A tônica dos trabalhos foi dada pela “análise” política da situação venezuelana. A preocupação da direita mundial com a Venezuela para ser exagerada, mas não é.
A política independente praticada por Hugo Chávez e sua confrontação com os EUA vêm criando sérios problemas para a administração Bush. A velha "tática" de insuflar a oposição e patrociná-la financeiramente pode provocar desestabilização do regime quando fraco, contudo pode provocar atitudes duras por parte do regime atacado quando ele conta com apoio interno. Parece que é isso que está acontecendo com a Venezuela.
Cuba, por exemplo, sempre reagiu de maneira extremamente dura contra as armações norte-americanas nesses últimos 40 anos. A última resposta rigorosa contra tais armações foi a expulsão de parlamentares europeus que apoiavam a oposição cubano-bushista. Em maio ocorreu uma reunião da oposição cubana em Havana com vários parlamentares europeus, cujo pano de fundo seria a “libertação da ilha”. Tal “libertação” seria patrocinada por George W. Bush, o mesmo que libertou o Iraque.
Na mesma linha de raciocínio, Chávez já rompeu vários acordos com os EUA, inclusive militares, e ameaçou romper o fornecimento de petróleo para o país.
O fato é que a administração Bush tem utilizado a velha cartilha da Guerra Fria para desestabilizar o governo Chavez: financiamento de grupos paramilitares, apoio à insurreição, sabotagens etc. Aliás, o que faz até os dias de hoje contra a ilha caribenha.
Internamente, Chávez trava um combate feroz com as castas venezuelanas que não aceitam perder as regalias históricas, mesmo que seja através da tão falada democracia (do voto).

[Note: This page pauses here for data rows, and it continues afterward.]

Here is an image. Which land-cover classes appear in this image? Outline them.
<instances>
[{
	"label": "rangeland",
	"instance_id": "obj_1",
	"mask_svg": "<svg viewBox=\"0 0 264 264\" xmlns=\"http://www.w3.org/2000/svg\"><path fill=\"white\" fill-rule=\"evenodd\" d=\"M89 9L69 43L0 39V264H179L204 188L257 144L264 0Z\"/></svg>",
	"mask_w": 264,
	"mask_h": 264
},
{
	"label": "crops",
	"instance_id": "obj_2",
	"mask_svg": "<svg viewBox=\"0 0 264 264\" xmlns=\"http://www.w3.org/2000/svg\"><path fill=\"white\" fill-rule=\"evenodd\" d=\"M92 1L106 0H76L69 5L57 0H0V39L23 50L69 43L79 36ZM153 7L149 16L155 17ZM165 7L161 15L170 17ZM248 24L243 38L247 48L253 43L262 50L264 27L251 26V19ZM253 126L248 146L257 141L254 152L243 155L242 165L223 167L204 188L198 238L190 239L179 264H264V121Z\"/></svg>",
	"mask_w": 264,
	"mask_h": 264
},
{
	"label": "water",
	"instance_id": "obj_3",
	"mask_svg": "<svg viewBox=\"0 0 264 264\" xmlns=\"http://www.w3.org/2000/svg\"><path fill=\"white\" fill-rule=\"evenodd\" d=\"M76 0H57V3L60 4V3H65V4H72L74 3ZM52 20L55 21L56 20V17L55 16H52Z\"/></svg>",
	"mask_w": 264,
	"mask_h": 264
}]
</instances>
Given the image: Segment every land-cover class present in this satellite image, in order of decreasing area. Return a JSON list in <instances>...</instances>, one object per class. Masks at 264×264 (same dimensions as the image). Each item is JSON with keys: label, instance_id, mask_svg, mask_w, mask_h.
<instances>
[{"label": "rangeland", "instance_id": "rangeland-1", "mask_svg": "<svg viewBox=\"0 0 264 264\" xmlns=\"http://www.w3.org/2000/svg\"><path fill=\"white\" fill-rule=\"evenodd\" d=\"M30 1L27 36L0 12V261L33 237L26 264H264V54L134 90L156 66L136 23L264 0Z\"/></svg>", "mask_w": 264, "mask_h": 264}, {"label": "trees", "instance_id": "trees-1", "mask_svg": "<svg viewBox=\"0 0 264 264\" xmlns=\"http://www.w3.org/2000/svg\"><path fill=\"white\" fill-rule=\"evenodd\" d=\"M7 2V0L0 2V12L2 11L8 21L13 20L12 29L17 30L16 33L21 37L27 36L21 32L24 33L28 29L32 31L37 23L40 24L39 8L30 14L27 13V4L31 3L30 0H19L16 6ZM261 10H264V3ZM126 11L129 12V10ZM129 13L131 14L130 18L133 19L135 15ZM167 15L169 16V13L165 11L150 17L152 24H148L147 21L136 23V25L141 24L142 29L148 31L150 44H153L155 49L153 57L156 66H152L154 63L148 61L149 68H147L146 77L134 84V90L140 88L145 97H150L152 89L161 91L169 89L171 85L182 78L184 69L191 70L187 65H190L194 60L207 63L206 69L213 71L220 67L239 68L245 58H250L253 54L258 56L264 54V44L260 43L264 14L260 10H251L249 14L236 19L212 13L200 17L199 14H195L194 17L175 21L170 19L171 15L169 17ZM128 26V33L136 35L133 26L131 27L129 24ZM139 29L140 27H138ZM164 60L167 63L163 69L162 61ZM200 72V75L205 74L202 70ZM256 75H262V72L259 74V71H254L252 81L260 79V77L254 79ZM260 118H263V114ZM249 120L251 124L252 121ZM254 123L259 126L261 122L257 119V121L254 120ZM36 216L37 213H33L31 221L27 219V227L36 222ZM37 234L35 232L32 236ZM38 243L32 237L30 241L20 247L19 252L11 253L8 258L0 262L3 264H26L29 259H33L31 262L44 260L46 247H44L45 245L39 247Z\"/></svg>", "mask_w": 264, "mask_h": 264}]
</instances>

Sim, porque tudo que está ocorrendo dentro da Venezuela obedece aos marcos legais da democracia burguesa. Foi a população venezuelana que optou pela ‘Revolução Bolivariana’, como diz Chávez.
O problema é que atos de “independência” praticados pela Venezuela podem quebrar a letargia da região. Isso seria extremamente preocupante, porque levariam os EUA a se preocuparem com o seu quintal, no momento em que a pilhagem do Iraque é mais importante que qualquer outra coisa.
A explosão social que vem ocorrendo na Bolívia e no Equador demonstram que a América Latina entra num ciclo de transformações decorrentes da falência do neoliberalismo e das respectivas conseqüências disso. Se essas transformações provocarão rupturas é outra questão.
O mais importante é que a esquerda revolucionária esteja pronta para lidar com essas transformações.